[DO THIS]
Gather every line in the data below that contains the string "duodenum", treating uppercase and lowercase as different.

[PROVIDED DATA]
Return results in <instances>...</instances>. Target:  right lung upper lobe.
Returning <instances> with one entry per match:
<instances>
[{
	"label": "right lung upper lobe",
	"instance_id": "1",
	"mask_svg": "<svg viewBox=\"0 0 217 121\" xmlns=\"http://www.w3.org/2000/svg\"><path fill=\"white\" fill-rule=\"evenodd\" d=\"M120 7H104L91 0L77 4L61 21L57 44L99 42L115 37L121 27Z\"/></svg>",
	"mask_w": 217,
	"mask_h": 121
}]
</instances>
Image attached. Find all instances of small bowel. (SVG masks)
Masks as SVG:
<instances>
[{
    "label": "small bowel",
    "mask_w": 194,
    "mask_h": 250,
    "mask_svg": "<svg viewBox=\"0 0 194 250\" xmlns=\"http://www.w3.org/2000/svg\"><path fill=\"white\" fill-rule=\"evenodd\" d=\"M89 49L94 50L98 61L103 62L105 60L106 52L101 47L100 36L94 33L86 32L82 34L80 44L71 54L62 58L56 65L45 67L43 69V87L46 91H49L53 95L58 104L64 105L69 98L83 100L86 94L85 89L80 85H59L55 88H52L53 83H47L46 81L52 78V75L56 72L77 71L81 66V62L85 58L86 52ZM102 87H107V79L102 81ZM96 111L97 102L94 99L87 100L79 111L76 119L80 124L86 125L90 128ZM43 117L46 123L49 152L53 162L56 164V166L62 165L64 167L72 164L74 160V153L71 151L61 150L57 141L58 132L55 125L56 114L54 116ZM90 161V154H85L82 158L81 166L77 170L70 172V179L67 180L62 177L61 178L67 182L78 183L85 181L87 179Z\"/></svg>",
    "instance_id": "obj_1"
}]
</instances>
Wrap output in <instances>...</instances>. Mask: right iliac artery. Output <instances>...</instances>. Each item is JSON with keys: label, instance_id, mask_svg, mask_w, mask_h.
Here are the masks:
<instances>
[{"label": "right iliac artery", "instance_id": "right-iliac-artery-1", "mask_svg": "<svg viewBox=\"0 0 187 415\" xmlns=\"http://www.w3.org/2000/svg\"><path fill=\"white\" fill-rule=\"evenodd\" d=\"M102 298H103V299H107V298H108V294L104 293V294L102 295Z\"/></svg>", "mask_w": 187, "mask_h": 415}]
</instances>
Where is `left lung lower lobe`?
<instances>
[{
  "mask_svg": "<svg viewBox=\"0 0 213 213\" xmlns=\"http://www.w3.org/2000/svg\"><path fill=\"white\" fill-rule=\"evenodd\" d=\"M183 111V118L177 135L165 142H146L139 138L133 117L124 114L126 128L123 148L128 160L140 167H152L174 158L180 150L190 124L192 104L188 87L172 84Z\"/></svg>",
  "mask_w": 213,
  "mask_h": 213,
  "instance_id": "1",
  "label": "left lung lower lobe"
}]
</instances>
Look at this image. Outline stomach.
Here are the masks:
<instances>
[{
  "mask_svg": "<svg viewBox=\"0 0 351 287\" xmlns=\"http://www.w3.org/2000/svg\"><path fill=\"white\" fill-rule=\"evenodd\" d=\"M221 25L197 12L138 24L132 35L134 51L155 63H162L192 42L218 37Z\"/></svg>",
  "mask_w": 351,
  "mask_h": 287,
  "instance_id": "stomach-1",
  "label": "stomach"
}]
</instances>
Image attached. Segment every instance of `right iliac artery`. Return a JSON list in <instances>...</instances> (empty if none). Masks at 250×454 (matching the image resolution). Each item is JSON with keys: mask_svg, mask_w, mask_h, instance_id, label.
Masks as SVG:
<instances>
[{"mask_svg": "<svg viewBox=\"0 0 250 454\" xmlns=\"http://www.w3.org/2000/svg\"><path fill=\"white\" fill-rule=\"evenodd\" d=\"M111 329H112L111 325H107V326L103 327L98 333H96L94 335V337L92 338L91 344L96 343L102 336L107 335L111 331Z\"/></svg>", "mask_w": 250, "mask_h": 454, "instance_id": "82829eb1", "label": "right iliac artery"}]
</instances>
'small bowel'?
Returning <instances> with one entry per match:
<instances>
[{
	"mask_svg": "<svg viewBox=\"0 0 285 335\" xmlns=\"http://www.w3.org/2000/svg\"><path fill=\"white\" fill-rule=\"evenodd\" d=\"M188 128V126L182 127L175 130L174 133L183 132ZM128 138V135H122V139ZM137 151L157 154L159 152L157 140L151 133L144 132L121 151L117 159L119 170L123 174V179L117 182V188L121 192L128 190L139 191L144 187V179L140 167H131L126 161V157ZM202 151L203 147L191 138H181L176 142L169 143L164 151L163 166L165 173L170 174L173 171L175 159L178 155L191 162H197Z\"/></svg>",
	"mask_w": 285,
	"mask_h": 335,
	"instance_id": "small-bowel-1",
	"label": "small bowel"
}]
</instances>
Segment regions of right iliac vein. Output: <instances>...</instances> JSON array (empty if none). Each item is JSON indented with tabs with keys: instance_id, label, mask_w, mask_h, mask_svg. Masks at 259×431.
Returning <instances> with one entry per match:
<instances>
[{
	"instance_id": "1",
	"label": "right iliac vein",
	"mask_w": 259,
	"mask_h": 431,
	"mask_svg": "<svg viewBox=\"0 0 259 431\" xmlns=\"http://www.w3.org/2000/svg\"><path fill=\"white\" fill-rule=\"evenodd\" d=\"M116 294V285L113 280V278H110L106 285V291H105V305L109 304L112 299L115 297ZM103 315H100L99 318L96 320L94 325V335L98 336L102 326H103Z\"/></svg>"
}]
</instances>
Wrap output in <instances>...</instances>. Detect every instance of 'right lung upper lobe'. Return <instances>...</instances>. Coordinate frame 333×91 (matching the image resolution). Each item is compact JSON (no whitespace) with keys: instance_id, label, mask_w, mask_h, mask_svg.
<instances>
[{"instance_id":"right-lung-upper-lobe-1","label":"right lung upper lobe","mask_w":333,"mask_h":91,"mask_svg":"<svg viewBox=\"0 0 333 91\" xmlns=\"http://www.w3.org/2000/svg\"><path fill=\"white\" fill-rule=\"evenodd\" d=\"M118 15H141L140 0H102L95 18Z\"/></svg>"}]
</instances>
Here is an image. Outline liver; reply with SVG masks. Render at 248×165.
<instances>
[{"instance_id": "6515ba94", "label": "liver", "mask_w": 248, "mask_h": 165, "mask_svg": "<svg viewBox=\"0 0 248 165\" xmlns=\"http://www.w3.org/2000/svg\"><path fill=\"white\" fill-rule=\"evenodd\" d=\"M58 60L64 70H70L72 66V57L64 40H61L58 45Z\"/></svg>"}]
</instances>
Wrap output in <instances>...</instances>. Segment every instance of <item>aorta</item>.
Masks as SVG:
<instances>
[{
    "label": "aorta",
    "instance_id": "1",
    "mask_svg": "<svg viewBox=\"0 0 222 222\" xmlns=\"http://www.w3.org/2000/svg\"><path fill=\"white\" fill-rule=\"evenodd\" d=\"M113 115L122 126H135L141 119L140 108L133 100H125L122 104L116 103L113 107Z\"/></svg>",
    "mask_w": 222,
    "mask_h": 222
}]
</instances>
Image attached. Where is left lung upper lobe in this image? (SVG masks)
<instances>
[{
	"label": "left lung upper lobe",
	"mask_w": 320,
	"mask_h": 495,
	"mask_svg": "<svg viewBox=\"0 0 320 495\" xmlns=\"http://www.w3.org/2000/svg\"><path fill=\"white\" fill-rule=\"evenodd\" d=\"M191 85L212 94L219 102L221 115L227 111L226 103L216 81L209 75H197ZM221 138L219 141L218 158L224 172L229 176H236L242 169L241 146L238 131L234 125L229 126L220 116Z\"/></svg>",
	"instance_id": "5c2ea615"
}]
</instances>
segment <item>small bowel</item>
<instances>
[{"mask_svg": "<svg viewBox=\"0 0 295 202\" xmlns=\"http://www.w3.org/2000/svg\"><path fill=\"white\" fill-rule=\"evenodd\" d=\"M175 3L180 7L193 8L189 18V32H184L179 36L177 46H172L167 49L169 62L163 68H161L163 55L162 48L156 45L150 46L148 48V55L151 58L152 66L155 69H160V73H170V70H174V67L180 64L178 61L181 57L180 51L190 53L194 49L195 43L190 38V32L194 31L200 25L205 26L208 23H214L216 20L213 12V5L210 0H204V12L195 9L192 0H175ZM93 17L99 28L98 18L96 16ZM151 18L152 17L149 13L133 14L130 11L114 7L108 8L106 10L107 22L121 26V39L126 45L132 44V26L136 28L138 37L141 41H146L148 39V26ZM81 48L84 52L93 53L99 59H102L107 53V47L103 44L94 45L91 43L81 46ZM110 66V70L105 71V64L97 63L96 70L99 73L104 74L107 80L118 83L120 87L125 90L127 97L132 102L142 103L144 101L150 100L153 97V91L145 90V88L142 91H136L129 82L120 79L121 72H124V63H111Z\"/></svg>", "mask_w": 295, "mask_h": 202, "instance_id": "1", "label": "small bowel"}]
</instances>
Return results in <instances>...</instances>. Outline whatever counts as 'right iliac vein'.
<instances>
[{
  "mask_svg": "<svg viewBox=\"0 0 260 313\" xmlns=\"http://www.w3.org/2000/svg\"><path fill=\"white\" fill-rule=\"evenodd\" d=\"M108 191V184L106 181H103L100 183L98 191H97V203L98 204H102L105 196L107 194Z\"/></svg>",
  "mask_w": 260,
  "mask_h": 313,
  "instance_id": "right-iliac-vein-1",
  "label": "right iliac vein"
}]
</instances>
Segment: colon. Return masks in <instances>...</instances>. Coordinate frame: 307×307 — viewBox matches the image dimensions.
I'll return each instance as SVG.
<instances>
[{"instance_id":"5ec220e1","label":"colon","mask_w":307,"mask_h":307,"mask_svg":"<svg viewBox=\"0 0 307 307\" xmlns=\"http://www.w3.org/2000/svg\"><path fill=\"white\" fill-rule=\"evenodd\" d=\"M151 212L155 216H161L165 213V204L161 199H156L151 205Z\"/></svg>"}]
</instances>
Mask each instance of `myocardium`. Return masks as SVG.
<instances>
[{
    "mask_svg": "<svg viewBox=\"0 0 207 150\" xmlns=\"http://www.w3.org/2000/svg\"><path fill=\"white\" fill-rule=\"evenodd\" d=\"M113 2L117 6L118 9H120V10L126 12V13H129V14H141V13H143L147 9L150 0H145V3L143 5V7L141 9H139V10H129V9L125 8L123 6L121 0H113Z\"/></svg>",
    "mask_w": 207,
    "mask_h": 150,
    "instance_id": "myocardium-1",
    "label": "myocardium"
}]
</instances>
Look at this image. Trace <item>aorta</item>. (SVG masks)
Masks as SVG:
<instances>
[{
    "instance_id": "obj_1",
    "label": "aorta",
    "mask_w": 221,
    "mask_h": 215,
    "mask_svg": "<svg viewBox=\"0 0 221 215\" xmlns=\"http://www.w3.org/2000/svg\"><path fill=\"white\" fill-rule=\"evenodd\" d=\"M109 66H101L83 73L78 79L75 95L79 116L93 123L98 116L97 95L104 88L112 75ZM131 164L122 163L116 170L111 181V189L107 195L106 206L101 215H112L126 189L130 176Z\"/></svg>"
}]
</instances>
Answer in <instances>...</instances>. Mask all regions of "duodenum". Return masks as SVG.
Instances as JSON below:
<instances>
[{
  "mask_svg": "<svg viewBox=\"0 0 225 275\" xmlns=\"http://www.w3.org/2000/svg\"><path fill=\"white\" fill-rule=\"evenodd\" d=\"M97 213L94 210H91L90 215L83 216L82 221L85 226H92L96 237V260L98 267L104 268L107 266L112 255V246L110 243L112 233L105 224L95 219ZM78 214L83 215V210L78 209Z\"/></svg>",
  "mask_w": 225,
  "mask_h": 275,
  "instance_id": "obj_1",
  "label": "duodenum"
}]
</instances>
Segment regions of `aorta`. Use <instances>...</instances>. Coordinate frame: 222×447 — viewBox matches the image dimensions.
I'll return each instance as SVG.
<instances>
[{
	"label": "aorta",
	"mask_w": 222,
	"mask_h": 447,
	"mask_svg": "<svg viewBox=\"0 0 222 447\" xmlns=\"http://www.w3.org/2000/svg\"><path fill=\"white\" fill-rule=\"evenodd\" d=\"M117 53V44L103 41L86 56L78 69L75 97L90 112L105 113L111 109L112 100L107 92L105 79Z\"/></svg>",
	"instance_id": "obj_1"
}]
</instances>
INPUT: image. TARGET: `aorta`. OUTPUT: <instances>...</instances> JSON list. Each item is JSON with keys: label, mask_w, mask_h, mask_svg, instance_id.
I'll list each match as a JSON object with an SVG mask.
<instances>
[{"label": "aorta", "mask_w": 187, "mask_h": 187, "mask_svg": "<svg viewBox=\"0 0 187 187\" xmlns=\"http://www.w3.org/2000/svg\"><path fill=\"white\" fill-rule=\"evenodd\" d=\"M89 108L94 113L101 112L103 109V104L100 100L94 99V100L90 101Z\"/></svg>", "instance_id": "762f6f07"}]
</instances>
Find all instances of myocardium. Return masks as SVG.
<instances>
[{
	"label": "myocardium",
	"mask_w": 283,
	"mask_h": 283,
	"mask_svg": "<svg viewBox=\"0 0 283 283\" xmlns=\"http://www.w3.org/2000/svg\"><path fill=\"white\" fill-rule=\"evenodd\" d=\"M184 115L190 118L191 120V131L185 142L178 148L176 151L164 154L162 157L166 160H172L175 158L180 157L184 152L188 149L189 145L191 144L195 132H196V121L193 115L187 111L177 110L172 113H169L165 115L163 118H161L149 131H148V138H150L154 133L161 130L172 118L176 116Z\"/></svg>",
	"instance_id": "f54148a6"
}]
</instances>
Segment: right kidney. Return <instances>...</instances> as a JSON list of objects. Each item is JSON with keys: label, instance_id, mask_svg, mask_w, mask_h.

[SOLUTION FOR THIS PROBLEM]
Answer in <instances>...</instances>. Mask all regions of "duodenum". Return masks as SVG.
  "label": "duodenum"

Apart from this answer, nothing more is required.